The Docker daemon's wire protocol suffers from a kind a of sloppy thinking about data types, in my opinion. Consider this line in a Rust Docker client: https://github.com/faradayio/boondock/blob/bf29afb0c78f8d5d6...

    pub Ports: Option<HashMap<String, Option<Vec<PortMapping>>>>,

Here, the `Option` types say, "This might be a JSON `null` value on the wire." So the `Ports` member might be `null`, or it might contain an empty hashmap, which in turns contains values that might be `null`, or might be `PortMapping` value. The corresponding Go code is extremely unclear (at least in most similar situations) as to which values can be `null` on the wire.

There's a lot of really foggy specifications going on in the network layer of the Docker server. It's not bad in the way that certain old Unix servers like `csvd` were bad, but I feel like Docker could be better if Go demanded more clarity about data types.

On the other hand, Docker is clearly a raging commercial success, and it actually works quite nicely (at least if you use Amazon's ECS to manage your clusters). So maybe I'm just being overly fastidious. Clearly all this new Go-based devops infrastructure is hugely successful, even if many of us get frustrated with it now and then.

Still, I really wish that more programming languages forced you to be clear about which values can be `null` and which can't. Hoare called it his "billion dollar mistake": http://lambda-the-ultimate.org/node/3186

bmurphy1976 · on Jan 19, 2017

I'm still unconvinced Docker's choice of using Go is the primary culprit for their problems. If Docker had started bottom up they would have been forced to design tighter contracts between the components from the beginning (regardless of language).

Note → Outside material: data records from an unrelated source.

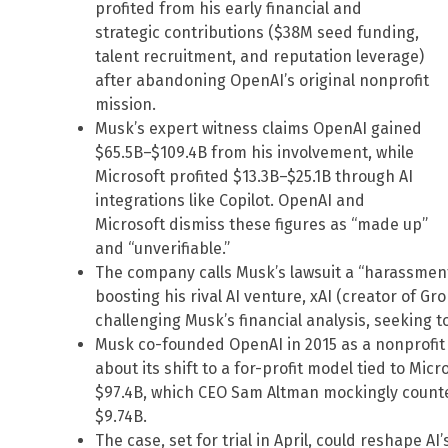
profited from his early financial and
strategic contributions ($38M seed funding,
talent recruitment, and reputation leverage)
after abandoning OpenAI’s original nonprofit
mission.
Musk’s expert witness claims OpenAI gained
$65.5B–$109.4B from his involvement, while
Microsoft profited $13.3B–$25.1B through AI
integrations like Copilot. OpenAI and
Microsoft dismiss these figures as “made up”
and “unverifiable.”
The company calls Musk’s lawsuit a “harassment
boosting his rival AI venture, xAI (creator of Gr
challenging Musk’s financial analysis, seeking t
Musk co-founded OpenAI in 2015 as a nonprofit 
about its shift to a for-profit model tied to Mic
$97.4B, which CEO Sam Altman mockingly counter
$9.74B.
The case, set for trial in April, could reshape A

Ultimately it's the architectural decision to couple everything that allowed them to be loosey-goosey with internal-only interfaces. Why bother specifying them thoroughly if you can update all components simultaneously and have no dependencies outside of your control? I'm sure a tighter language would have helped in the small, but their problems are categorically big problems that I believe transcend smaller and more localized failings.

My experience using Consul for the Vault backend has been pretty good. Yes, you have to manually go in and clean up old nodes after a restart, but that isn't too bad. So far (knock on wood) we haven't run into a situation where a replacement node has refused to join the cluster or the cluster has out-right failed.

That said, I do wish they would put the effort to properly integrate with Etcd. We've gone through the motions of setting up and managing a highly-available Etcd cluster for quite some time now and are more confident running it than Consul. I'd rather standardize on Etcd myself, but I'm not inclined to swim upstream. :)